Stored records:
+++

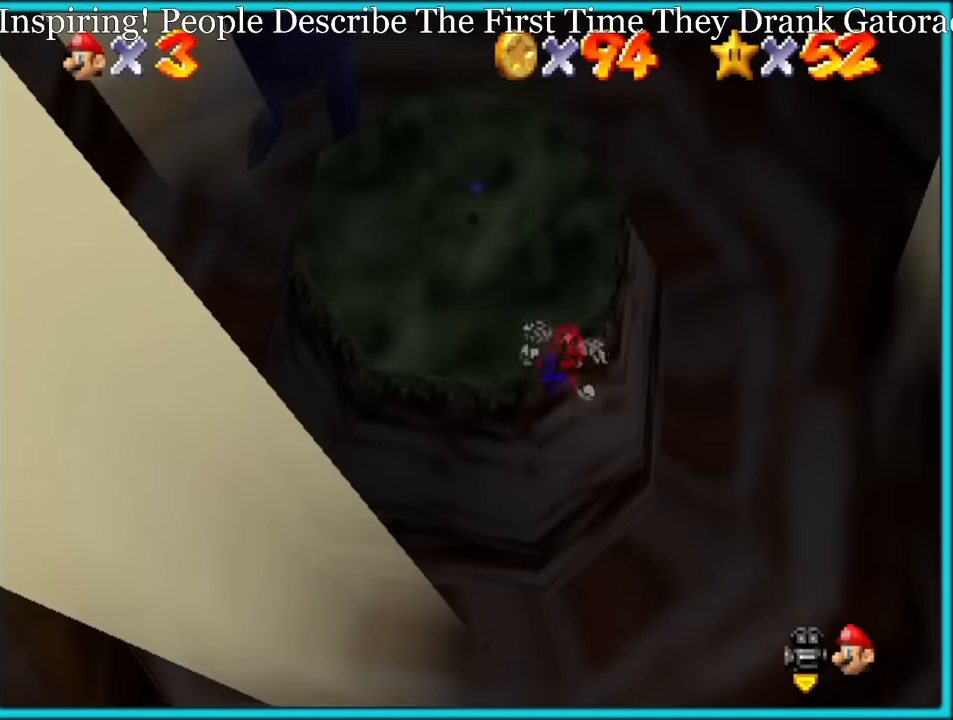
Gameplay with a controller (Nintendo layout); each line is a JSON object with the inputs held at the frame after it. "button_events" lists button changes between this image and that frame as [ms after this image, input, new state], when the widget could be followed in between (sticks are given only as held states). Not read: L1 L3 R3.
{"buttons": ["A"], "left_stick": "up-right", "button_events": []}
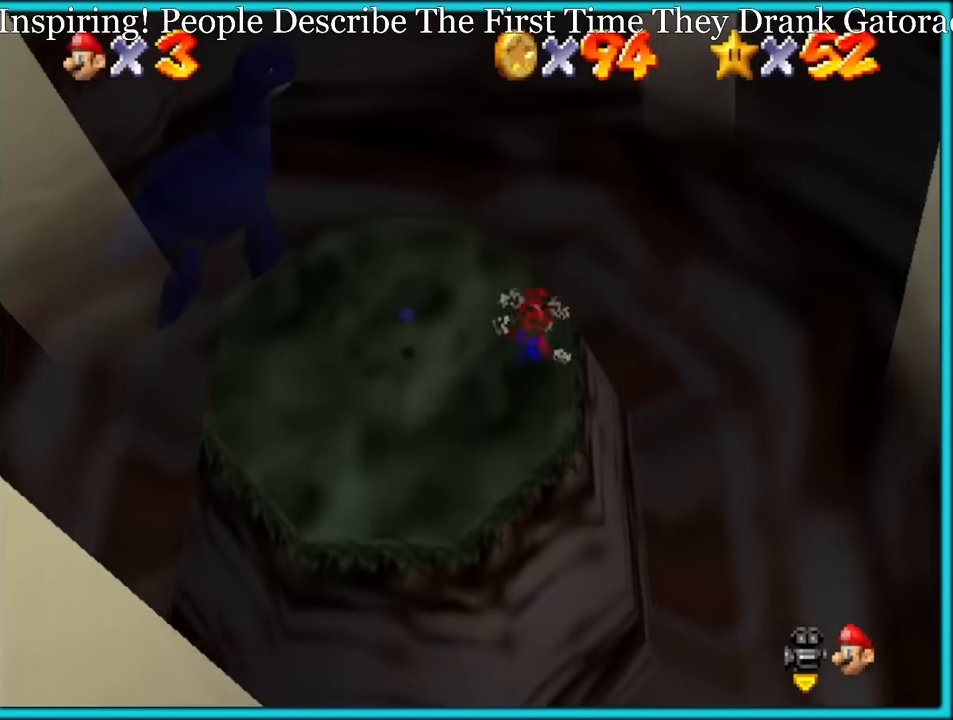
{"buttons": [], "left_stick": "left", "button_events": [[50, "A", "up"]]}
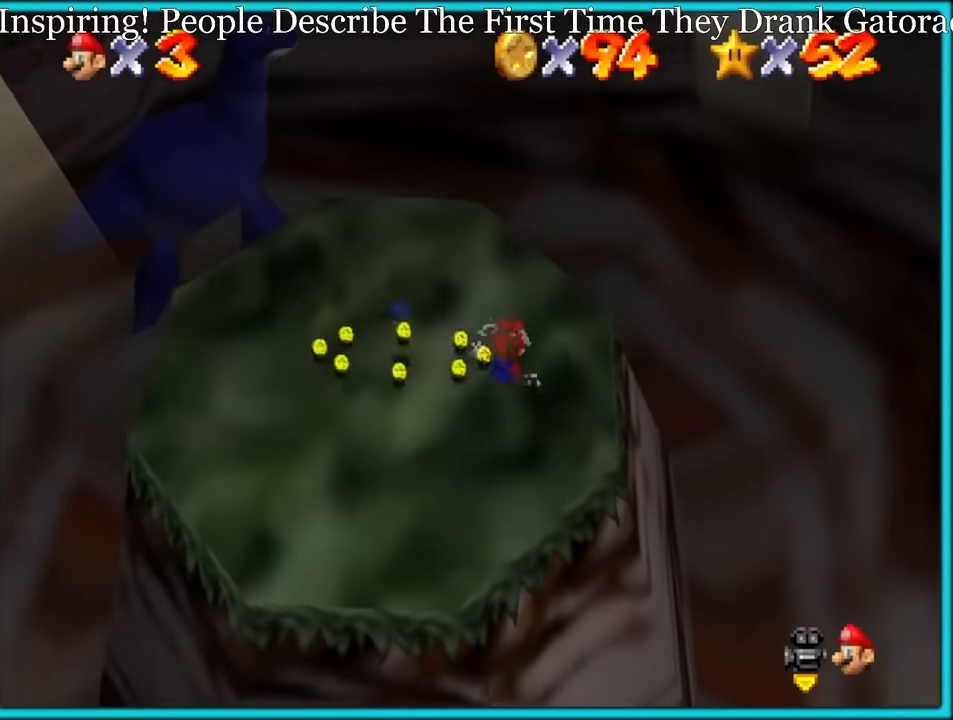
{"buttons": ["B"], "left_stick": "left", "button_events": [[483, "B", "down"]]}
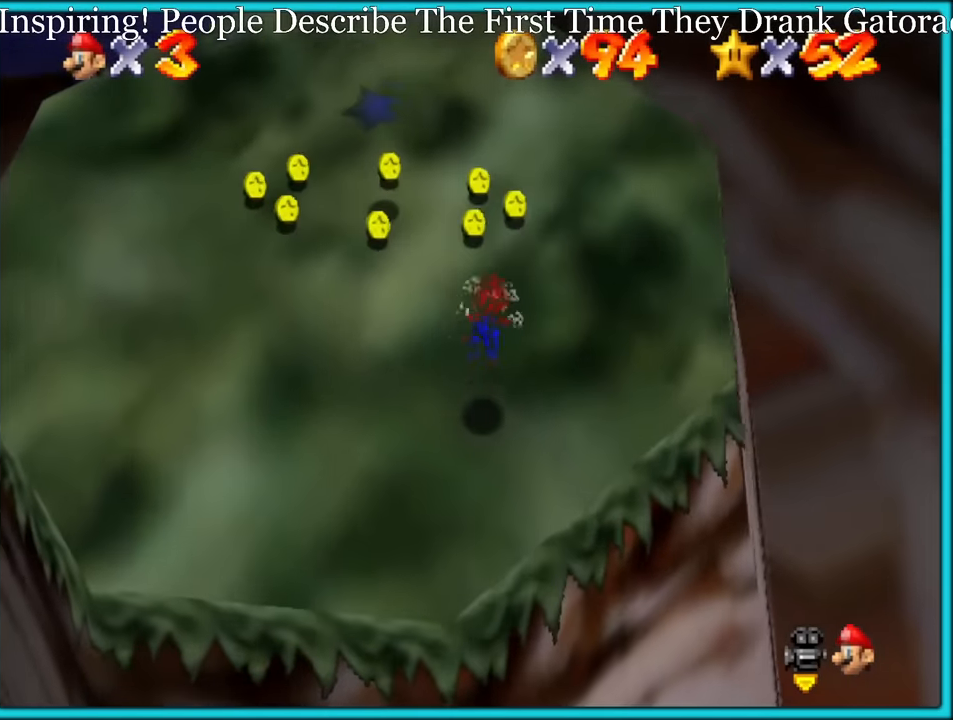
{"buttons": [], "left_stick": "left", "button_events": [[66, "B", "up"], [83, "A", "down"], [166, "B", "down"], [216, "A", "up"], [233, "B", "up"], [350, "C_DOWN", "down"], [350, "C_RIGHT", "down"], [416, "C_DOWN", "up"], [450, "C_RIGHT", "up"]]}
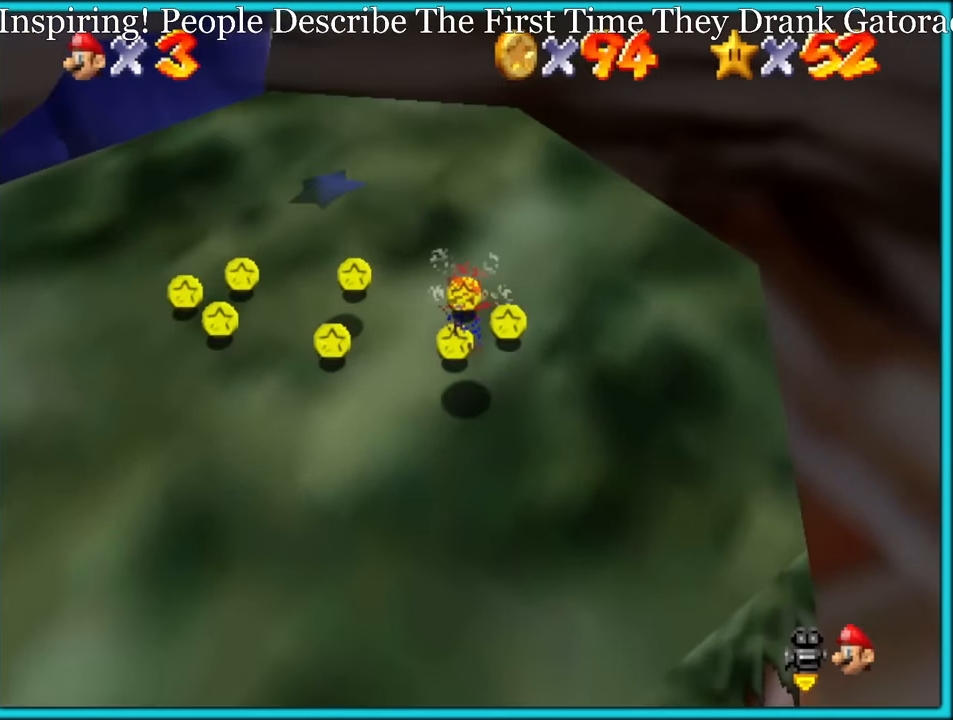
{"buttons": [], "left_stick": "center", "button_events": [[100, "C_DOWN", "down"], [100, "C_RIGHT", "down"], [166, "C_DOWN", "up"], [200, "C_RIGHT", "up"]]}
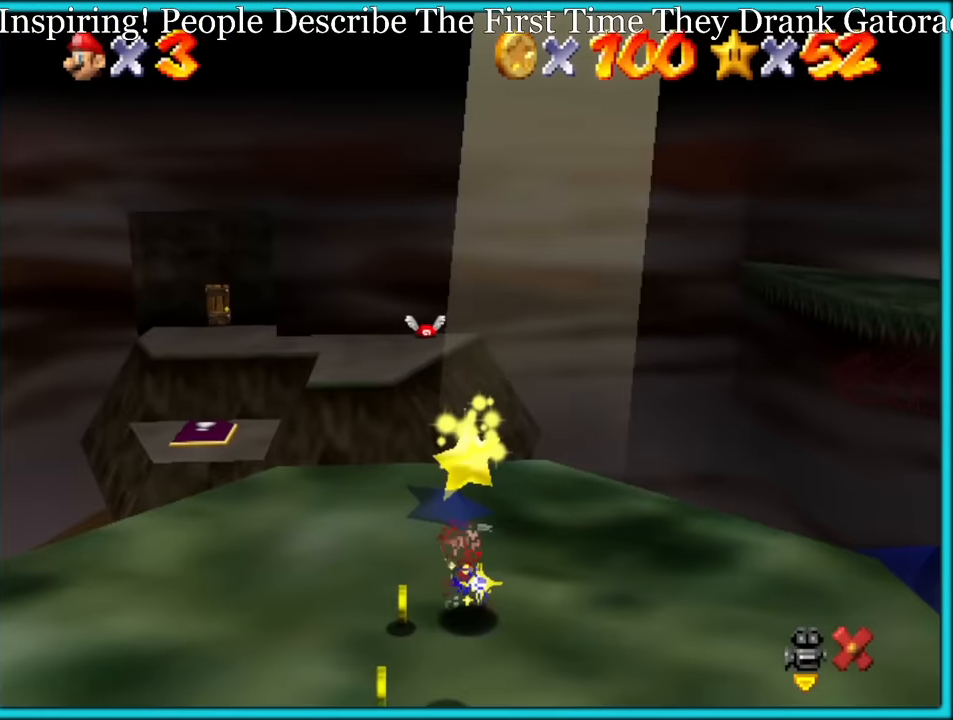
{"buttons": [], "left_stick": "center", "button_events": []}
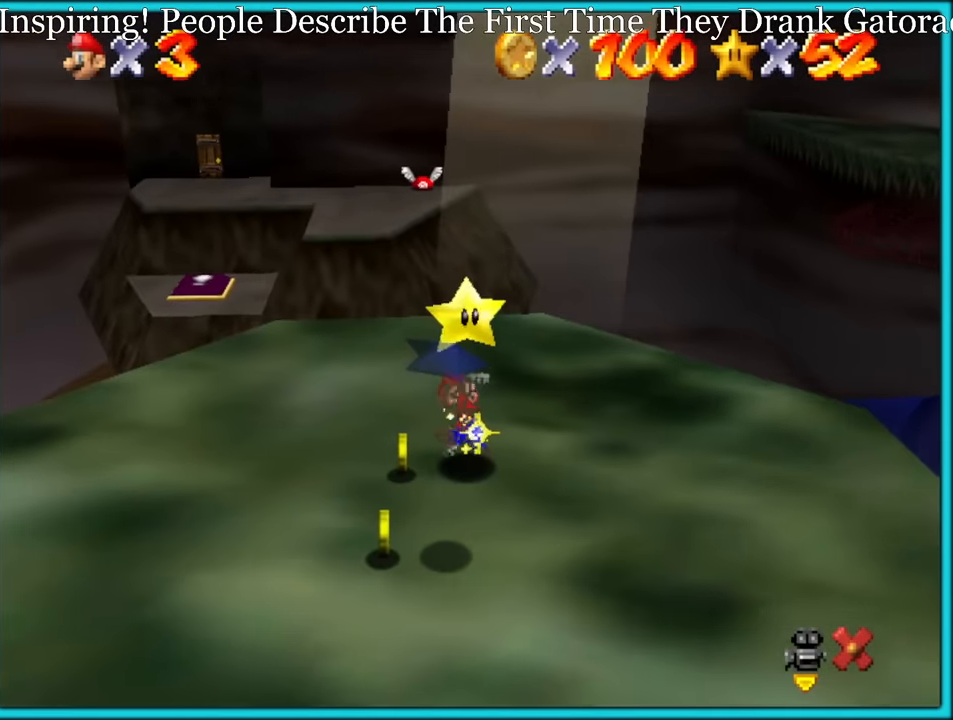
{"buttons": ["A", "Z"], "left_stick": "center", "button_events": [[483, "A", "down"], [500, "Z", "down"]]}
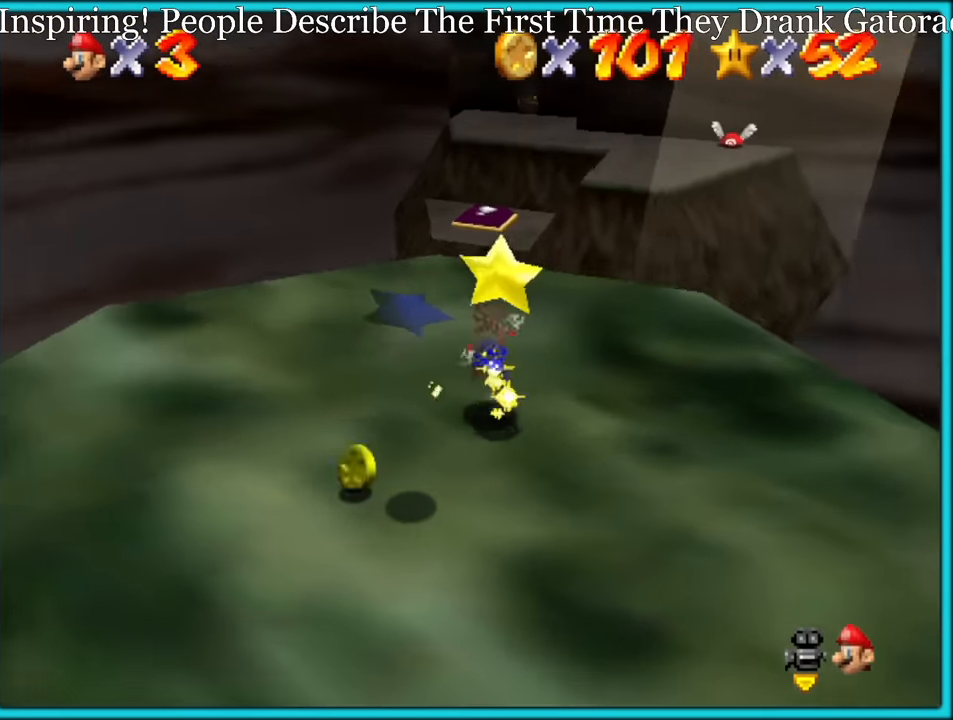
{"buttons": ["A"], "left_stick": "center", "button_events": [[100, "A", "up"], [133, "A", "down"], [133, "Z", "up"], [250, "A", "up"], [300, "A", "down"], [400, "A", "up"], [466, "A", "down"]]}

+++

* **TASK DETAILS**: In the entries above, find each line with the word "down" and show it.

* **EXERCISE RESPONSE**:
{"buttons": ["B"], "left_stick": "left", "button_events": [[483, "B", "down"]]}
{"buttons": [], "left_stick": "left", "button_events": [[66, "B", "up"], [83, "A", "down"], [166, "B", "down"], [216, "A", "up"], [233, "B", "up"], [350, "C_DOWN", "down"], [350, "C_RIGHT", "down"], [416, "C_DOWN", "up"], [450, "C_RIGHT", "up"]]}
{"buttons": [], "left_stick": "center", "button_events": [[100, "C_DOWN", "down"], [100, "C_RIGHT", "down"], [166, "C_DOWN", "up"], [200, "C_RIGHT", "up"]]}
{"buttons": ["A", "Z"], "left_stick": "center", "button_events": [[483, "A", "down"], [500, "Z", "down"]]}
{"buttons": ["A"], "left_stick": "center", "button_events": [[100, "A", "up"], [133, "A", "down"], [133, "Z", "up"], [250, "A", "up"], [300, "A", "down"], [400, "A", "up"], [466, "A", "down"]]}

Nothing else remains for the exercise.